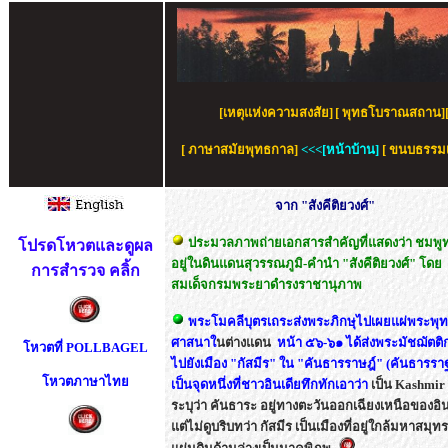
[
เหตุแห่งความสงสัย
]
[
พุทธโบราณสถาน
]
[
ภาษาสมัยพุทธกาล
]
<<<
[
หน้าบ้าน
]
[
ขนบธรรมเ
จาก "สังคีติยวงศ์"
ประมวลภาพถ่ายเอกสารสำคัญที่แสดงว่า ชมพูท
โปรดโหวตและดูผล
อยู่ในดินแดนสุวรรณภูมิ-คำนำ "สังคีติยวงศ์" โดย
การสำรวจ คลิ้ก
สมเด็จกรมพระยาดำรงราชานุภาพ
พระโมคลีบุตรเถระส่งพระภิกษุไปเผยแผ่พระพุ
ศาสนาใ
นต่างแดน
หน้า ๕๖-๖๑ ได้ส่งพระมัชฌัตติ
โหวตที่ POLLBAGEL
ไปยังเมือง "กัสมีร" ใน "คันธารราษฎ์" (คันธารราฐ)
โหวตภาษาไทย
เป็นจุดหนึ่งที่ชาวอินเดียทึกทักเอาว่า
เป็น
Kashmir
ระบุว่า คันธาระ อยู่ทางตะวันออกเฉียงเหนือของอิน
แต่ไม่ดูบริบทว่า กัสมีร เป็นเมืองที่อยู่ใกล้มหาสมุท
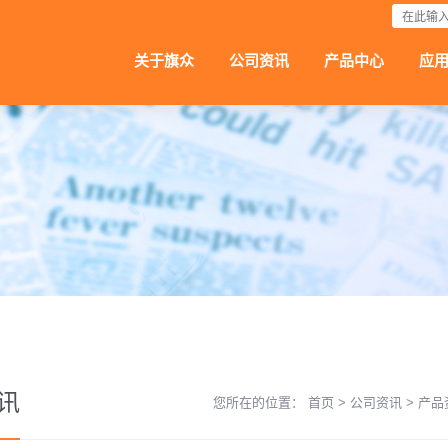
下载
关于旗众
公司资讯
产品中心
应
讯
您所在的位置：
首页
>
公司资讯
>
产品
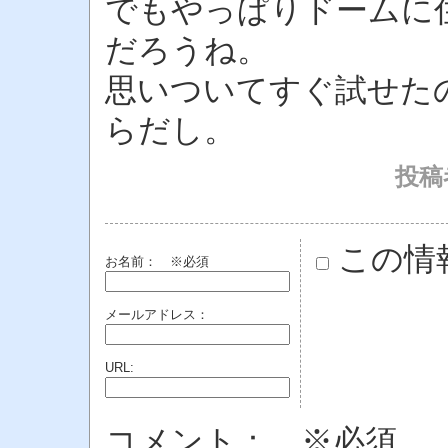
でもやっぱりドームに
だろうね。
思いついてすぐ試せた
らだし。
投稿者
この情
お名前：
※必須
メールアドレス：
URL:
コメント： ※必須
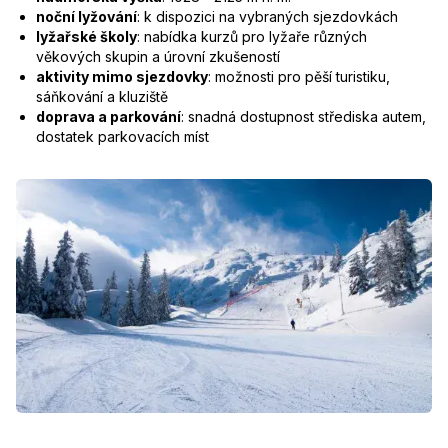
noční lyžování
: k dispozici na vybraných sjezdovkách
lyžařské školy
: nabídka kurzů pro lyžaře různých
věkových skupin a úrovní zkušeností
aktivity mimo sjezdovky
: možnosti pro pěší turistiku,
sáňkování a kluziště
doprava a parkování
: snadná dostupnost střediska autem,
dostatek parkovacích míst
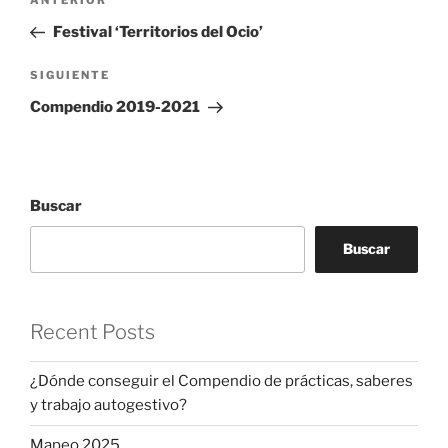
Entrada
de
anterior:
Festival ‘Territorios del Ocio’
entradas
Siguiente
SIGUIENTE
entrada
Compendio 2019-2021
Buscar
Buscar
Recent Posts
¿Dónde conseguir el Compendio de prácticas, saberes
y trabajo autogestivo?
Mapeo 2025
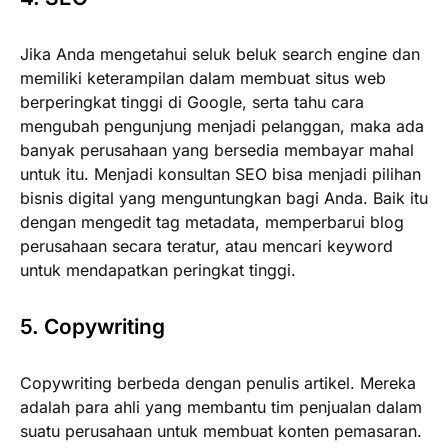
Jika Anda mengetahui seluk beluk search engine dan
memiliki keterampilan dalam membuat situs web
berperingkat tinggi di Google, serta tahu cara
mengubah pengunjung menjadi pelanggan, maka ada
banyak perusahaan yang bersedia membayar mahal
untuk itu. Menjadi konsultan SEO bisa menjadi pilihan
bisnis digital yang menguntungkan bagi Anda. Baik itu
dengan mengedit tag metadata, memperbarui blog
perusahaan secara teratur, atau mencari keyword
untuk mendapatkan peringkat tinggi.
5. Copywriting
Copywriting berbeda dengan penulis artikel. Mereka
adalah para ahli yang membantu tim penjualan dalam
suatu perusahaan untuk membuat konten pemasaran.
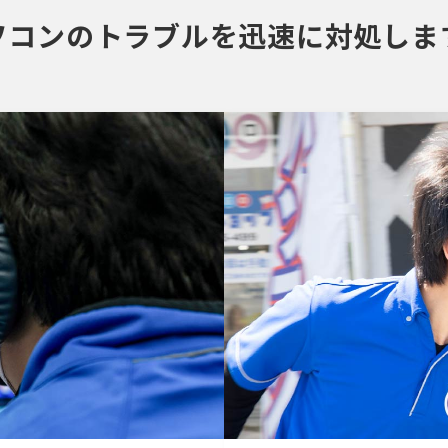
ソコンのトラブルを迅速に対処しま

★ ★ ★ ★ ★ ★ ★

Action item :: Please count the lines in the records above that contain the string "menjadi", treating uppercase and lowercase letters as different, and give only the number.

Reply :: 2